═════ Excerto selecionado ═════

De bairro em bairro, de ruela em ruela, de quarto em quarto, de telefonia em telefonia, a cultura pop insinuava-se lentamente nos ouvidos de melómanos e de futuros artistas. Entre a uma e as três da manhã, os programas de António Sérgio eram seguidos religiosamente. O Rolls Rock – mais tarde Som da Frente – na Rádio Comercial, apresentava em primeira mão os ecos do estrangeiro. Muitos gravavam cassetes do programa e anotavam as suas bandas preferidas. A uma escala maior, Luís Filipe Barros, com o Rock em Stock, também da (antiga) Rádio Comercial, levava a “música de vanguarda” ao grande público, como refere António Duarte, crítico de música. “Na altura, qualquer disco tinha futuro assegurado desde que tocado no Rock em Stock”, escreveu no livro A Arte Eléctrica De Ser Português – 25 Anos de Rock’n Portugal.

═════

Tarefas:
(A) Edite o excerto sobre a rádio e o rock em Portugal e transcreva-o desde "De bairro em" até "de Rock’n Portugal.", inclusive, trocando "religiosamente" por "atentamente".
(B) Com base no excerto sobre a rádio e o rock em Portugal, responda às perguntas seguintes:
(i) Em que estação de rádio passava o Rolls Rock?
(ii) Qual era o programa de Luís Filipe Barros?
(iii) Em que livro escreveu António Duarte a frase citada no excerto?
(C) Indique se cada afirmação está de acordo com o excerto sobre a rádio e o rock em Portugal, citando as palavras que o decidem:
(i) Os programas de António Sérgio eram seguidos entre a uma e as três da manhã.
(ii) O Rolls Rock passou mais tarde a chamar-se Rock em Stock.
(iii) António Duarte é apresentado como crítico de música.

═════ Listagem de dados ═════

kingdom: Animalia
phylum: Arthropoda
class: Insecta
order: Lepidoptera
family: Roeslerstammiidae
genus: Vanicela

═════

Resultados do exercício:
(A)
De bairro em bairro, de ruela em ruela, de quarto em quarto, de telefonia em telefonia, a cultura pop insinuava-se lentamente nos ouvidos de melómanos e de futuros artistas. Entre a uma e as três da manhã, os programas de António Sérgio eram seguidos atentamente. O Rolls Rock – mais tarde Som da Frente – na Rádio Comercial, apresentava em primeira mão os ecos do estrangeiro. Muitos gravavam cassetes do programa e anotavam as suas bandas preferidas. A uma escala maior, Luís Filipe Barros, com o Rock em Stock, também da (antiga) Rádio Comercial, levava a “música de vanguarda” ao grande público, como refere António Duarte, crítico de música. “Na altura, qualquer disco tinha futuro assegurado desde que tocado no Rock em Stock”, escreveu no livro A Arte Eléctrica De Ser Português – 25 Anos de Rock’n Portugal.

(B)
(i) Na Rádio Comercial.
(ii) O Rock em Stock.
(iii) Em A Arte Eléctrica De Ser Português – 25 Anos de Rock'n Portugal.

(C)
(i) Sim: "Entre a uma e as três da manhã, os programas de António Sérgio eram seguidos religiosamente."
(ii) Não: "O Rolls Rock – mais tarde Som da Frente"
(iii) Sim: "como refere António Duarte, crítico de música"